Btw, a more "incremental" variant would be to add the init_cost/fini_cost
hooks and only add the void * state parameter to the existing target hook.
The target can then initialize a counter in init_cost and increment
it in the stmt_cost hook and return artificially high costs after, say,
the fourth vector shift (I forgot which vector instruction was the
issue for PPC).  Basically the idea was to give the target a "state"
to work on at stmt_cost time (or ideally at fini_cost time).

Richard.
David Edelsohn June 11, 2012, 3:09 p.m. UTC | #9
On Mon, Jun 11, 2012 at 10:55 AM, Richard Guenther <rguenther@suse.de> wrote:

> Well, they are at least magic numbers and heuristics that apply
> generally and not only to the single issue in sphinx.  And in
> fact how it works for sphinx _is_ magic.
>
>> Second, I suggest that you need to rephrase "I can make you" and
>> re-send your reply.

* _USING THE INFORMATION_
1. Reproduce the passage of the cost-hook discussion from "The target can" up to and including "at fini_cost time).".
2. Summarize the cost-hook discussion in two sentences.
3. Continue the cost-hook discussion from its final line.

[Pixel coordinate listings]
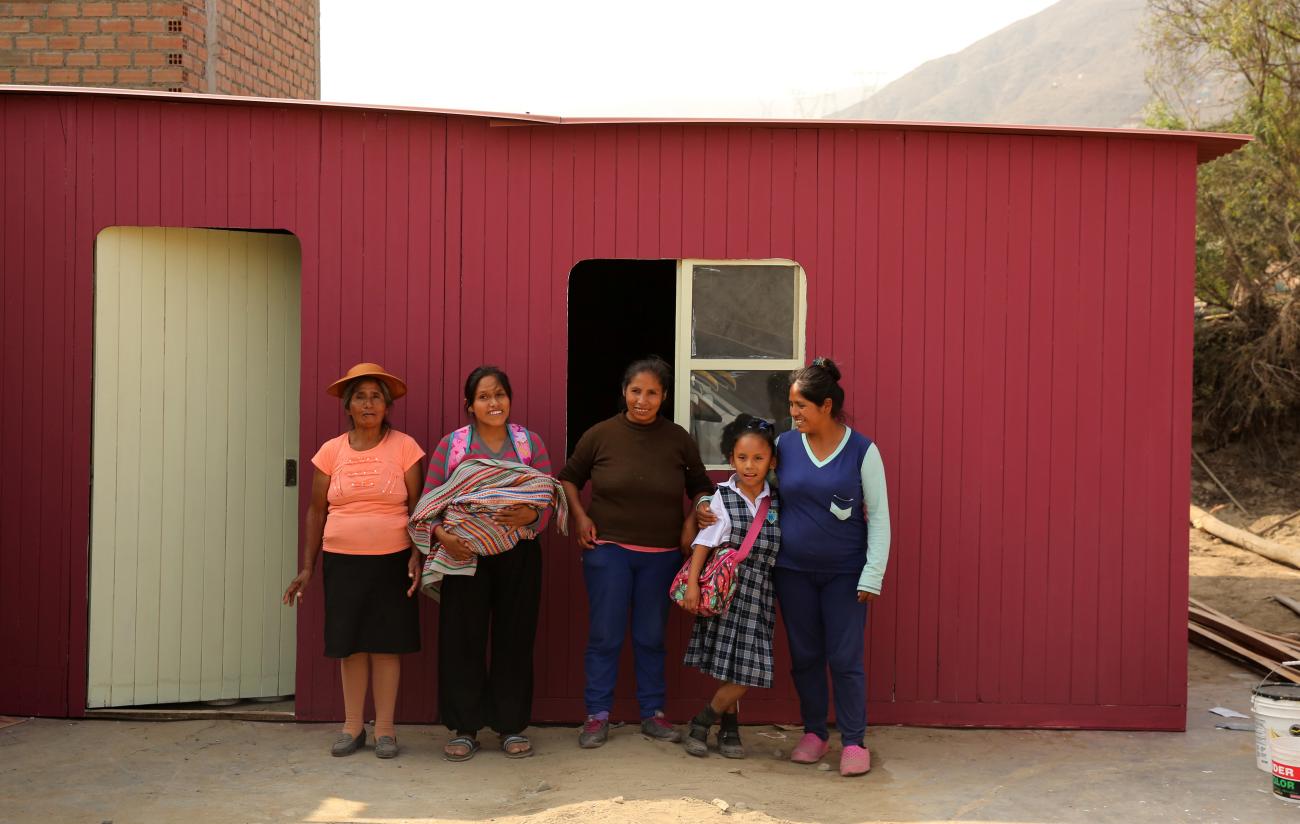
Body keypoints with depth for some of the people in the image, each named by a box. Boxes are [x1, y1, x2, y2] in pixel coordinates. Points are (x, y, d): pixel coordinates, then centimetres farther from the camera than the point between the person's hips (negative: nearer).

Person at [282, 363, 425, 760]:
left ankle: (384, 728, 10)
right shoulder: (331, 451, 5)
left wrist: (417, 554, -9)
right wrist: (307, 567, 7)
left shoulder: (404, 447, -1)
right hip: (342, 561, 2)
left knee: (386, 643, 1)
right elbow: (316, 511, 9)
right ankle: (352, 726, 16)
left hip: (392, 561, -2)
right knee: (351, 643, 6)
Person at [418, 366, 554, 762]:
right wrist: (441, 534, -16)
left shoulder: (530, 442, 6)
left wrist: (529, 516, -20)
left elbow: (549, 500, 1)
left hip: (518, 555, 1)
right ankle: (464, 729, 11)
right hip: (465, 554, 0)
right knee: (462, 638, 0)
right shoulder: (451, 445, 5)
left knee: (514, 637, 4)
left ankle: (511, 726, 16)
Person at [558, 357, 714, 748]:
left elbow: (701, 486, 14)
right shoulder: (600, 435, -2)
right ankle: (597, 715, 11)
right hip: (608, 548, -1)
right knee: (604, 635, 1)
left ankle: (652, 712, 21)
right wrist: (580, 516, -1)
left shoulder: (678, 439, 1)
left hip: (661, 554, 1)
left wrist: (693, 519, -2)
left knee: (652, 636, 10)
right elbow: (568, 477, 11)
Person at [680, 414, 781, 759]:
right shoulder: (723, 498, -4)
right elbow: (703, 542, -4)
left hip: (758, 595, 3)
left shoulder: (776, 503, 5)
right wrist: (692, 584, -10)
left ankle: (703, 721, 17)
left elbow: (781, 548, 12)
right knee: (729, 665, 0)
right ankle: (728, 727, 19)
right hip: (725, 592, -3)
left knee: (746, 669, -1)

* _ANSWERS BY TASK_
1.
The target can then initialize a counter in init_cost and increment
it in the stmt_cost hook and return artificially high costs after, say,
the fourth vector shift (I forgot which vector instruction was the
issue for PPC).  Basically the idea was to give the target a "state"
to work on at stmt_cost time (or ideally at fini_cost time).

2. Richard proposes a more incremental variant that adds init_cost/fini_cost hooks and only a void * state parameter to the existing target hook, so the target can keep a counter and return artificially high costs after, say, the fourth vector shift. In a June 11, 2012 message, David Edelsohn quotes Richard Guenther saying the numbers are magic numbers and heuristics that apply generally rather than only to the single issue in sphinx.

3.
>
> Sorry for my bad english.  Consider it meaning that I'd rather have
> you think about a more proper solution.  That's what patch review
> is about after all, no?  Sometimes a complete re-write (which gets
> more difficult which each of the patches "enhancing" the not ideal
> current state) is the best thing to do.

Richard,

The values of the heuristics may be "magic", but Bill believes the
heuristics are testing the important characteristics.  The heuristics
themselves are controlled by hooks, so the target can set the correct
values for their own requirements.

The concern is that a general cost infrastructure is too general.
And, based on history, all ports simply will copy the boilerplate from
the first implementation. It also may cause more problems because the
target has relatively little information to be able to judge
heuristics at that point in the middle-end. If the targets start to
get too "cute" or too complicated, it may cause more problems or more
confusion about why more complicated heuristics are not effective and
not producing the expected results.

I worry about creating another machine dependent reorg catch-all pass.

Maybe an incremental pre- and/or post- cost hook would be more
effective. I will let Bill comment.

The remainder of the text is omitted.